(Collected data)
□ □ □ □
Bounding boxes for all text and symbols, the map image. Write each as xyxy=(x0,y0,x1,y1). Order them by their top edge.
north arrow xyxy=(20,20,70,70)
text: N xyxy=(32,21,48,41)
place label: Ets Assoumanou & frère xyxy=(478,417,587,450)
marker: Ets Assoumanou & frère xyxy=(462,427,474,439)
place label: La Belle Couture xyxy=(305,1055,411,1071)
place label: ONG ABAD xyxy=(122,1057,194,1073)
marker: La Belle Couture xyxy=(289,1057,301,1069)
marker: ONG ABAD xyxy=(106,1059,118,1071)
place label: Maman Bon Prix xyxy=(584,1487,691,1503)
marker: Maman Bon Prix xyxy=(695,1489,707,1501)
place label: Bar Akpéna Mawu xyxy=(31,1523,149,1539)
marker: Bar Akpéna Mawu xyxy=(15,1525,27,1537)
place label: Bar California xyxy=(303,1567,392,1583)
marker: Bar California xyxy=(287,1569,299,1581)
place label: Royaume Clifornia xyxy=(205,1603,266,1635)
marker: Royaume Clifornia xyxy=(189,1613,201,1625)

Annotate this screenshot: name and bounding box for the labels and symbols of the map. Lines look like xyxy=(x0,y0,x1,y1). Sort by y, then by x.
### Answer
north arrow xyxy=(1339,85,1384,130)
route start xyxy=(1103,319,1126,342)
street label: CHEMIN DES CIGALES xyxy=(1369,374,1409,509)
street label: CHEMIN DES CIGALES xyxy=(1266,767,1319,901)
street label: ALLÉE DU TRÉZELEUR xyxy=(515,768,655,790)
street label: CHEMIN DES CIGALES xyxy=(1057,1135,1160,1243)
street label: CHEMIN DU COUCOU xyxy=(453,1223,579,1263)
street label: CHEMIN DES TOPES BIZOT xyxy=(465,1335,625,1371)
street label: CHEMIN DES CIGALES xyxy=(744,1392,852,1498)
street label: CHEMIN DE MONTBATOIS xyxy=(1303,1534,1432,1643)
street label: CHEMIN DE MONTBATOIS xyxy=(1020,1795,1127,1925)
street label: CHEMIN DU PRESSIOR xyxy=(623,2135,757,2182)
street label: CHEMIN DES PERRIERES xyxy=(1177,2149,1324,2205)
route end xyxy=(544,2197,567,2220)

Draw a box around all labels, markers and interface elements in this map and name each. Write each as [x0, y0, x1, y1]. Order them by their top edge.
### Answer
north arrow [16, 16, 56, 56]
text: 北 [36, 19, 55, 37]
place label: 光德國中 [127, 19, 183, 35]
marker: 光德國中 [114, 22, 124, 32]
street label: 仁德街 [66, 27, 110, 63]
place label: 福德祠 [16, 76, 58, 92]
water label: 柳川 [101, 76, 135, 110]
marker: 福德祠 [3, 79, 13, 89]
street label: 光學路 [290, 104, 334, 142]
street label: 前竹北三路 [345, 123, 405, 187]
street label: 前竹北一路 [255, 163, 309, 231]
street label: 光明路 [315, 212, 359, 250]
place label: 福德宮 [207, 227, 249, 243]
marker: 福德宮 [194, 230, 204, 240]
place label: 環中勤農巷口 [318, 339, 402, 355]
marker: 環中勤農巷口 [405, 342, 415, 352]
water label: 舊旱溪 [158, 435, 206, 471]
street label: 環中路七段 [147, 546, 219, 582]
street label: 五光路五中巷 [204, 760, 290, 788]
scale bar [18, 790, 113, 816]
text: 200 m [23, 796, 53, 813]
□ □ □ □
— Task prompt —
Write out the lines of the entries, word for word, from the first through the one containing "Annotate this screenshot: name", and stop at that line.

— Your solution —
Bounding boxes for all text and symbols, the map image. Write each as xyxy=(x0,y0,x1,y1). Order them by their top edge.
north arrow xyxy=(20,20,70,70)
text: N xyxy=(32,21,48,41)
place label: Ets Assoumanou & frère xyxy=(478,417,587,450)
marker: Ets Assoumanou & frère xyxy=(462,427,474,439)
place label: La Belle Couture xyxy=(305,1055,411,1071)
place label: ONG ABAD xyxy=(122,1057,194,1073)
marker: La Belle Couture xyxy=(289,1057,301,1069)
marker: ONG ABAD xyxy=(106,1059,118,1071)
place label: Maman Bon Prix xyxy=(584,1487,691,1503)
marker: Maman Bon Prix xyxy=(695,1489,707,1501)
place label: Bar Akpéna Mawu xyxy=(31,1523,149,1539)
marker: Bar Akpéna Mawu xyxy=(15,1525,27,1537)
place label: Bar California xyxy=(303,1567,392,1583)
marker: Bar California xyxy=(287,1569,299,1581)
place label: Royaume Clifornia xyxy=(205,1603,266,1635)
marker: Royaume Clifornia xyxy=(189,1613,201,1625)

Annotate this screenshot: name and bounding box for the labels and symbols of the map. Lines look like xyxy=(x0,y0,x1,y1). Sort by y, then by x.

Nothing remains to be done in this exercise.